A change is compatible if:

  • There was previously no inline method for this node before.
  • If the required bit space is reduced and all other fields are changed.

A change is incompatible if:

  • A new @RequiredField annotation to an existing inline method was added or removed.
  • The required bits were increased.

The DSL validates whether the required fields are matching to the state specification of the parent node and emits a warning if it is not compatible to the node specification.

Lazy Initialized Nodes with DSL Inlining

Full source code of the example: NodeInliningAndLazyInitExample.java.

DSL inlining can be used to provide lazy initialization for otherwise cached node that is only used in code blocks that are protected by conditions that trigger rarely. Consider this example:

@GenerateInline(false)
@GenerateUncached
public abstract static class RaiseErrorNode extends Node {
    abstract void execute(Object type, String message);

    // ...
}

@GenerateInline(false)
@GenerateUncached(false)
public abstract static class LazyInitExampleBefore extends Node {
    abstract void execute(Object value);

    @Specialization
    void doIt(Object value,
              @Cached RaiseErrorNode raiseError) {
        Object result = doSomeWork(value);
        if (result == null) {
            raiseError.execute(value, "Error: doSomeWork returned null");
        }
    }
}

RaiseErrorNode is always instantiated even-though we do not need it if doSomeWork always returns non null result at runtime. Before DSL inlining, this issue was usually solved by lazy-initialized @Child node:

@GenerateInline(false)
@GenerateUncached(false)
public abstract static class LazyInitExampleBefore2 extends Node {
    @Child RaiseErrorNode raiseError;

    abstract void execute(Object value);

    @Specialization
    void doIt(Object value) {
        Object result = doSomeWork(value);
        if (result == null) {
            if (raiseError == null) {
                CompilerDirectives.transferToInterpreterAndInvalidate();
                raiseError = insert(RaiseErrorNodeGen.create());
            }
            raiseError.execute(value, "Error: doSomeWork returned null");
        }
    }
}

However @Child nodes have some drawbacks. Most notably, the @Specialization cannot be static and we cannot generate uncached variant of the node.

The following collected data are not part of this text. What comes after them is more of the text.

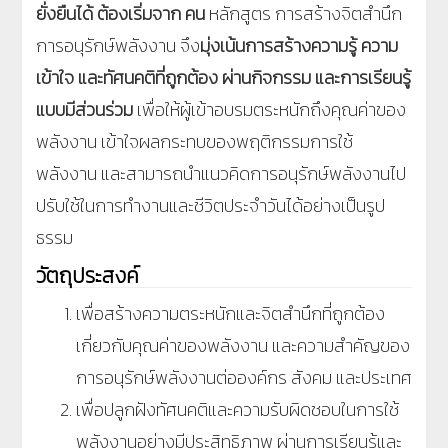
ยั่งยืนได้ ต้องเริ่มจาก คน
หลักสูตร การสร้างจิตสำนึก
การอนุรักษ์พลังงาน จึง
มุ่งเน้นการสร้างความรู้ ความ
เข้าใจ และทัศนคติที่ถูกต้อง ผ่านกิจกรรม และการเรียนรู้
แบบมีส่วนร่วม
เพื่อให้ผู้เข้าอบรมตระหนักถึงคุณค่าของ
พลังงาน เข้าใจผลกระทบของพฤติกรรมการใช้
พลังงาน และสามารถนำแนวคิดการอนุรักษ์พลังงานไป
ปรับใช้ในการทำงานและชีวิตประจำวันได้อย่างเป็นรูป
ธรรม
วัตถุประสงค์
เพื่อสร้างความตระหนักและจิตสำนึกที่ถูกต้อง
เกี่ยวกับคุณค่าของพลังงาน และความสำคัญของ
การอนุรักษ์พลังงานต่อองค์กร สังคม และประเทศ
เพื่อปลูกฝังทัศนคติและความรับผิดชอบในการใช้
พลังงานอย่างมีประสิทธิภาพ ผ่านการเรียนรู้และ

With DSL inlining, one should either make the RaiseErrorNode inlineable if beneficial, or if it is a node that:

  • has a lot of specializations with multiple instances, or
  • cannot currently be inlined, or
  • has a lot of cached fields that cannot be inlined

then one can create an inlinable wrapper node that initializes the RaiseErrorNode on demand:

@GenerateInline
@GenerateUncached
@GenerateCached(false)
public abstract static class LazyRaiseNode extends Node {
    public final RaiseErrorNode get(Node node) {
        return execute(node);
    }

    abstract RaiseErrorNode execute(Node node);

    @Specialization
    static RaiseErrorNode doIt(@Cached(inline = false) RaiseErrorNode node) {
        return node;
    }
}

@GenerateInline(false)
@GenerateUncached
public abstract static class LazyInitExample extends Node {
    abstract void execute(Object value);

    @Specialization
    void doIt(Object value,
              @Cached LazyRaiseNode raiseError) {
        Object result = doSomeWork(value);
        if (result == null) {
            raiseError.get(this).execute(value, "Error: doSomeWork returned null");
        }
    }
}

Unless LazyRaiseNode.execute gets called, the cost of the wrapper is single reference field and one bit from the bitset of LazyInitExample node. Except for the extra bit, it is the same as with the lazy initialized @Child node field.

Note that, at the moment, the lazy initialization pattern cannot be fully inlined by host inlining, and it is therefore not recommended to be used on interpreter hot code-paths.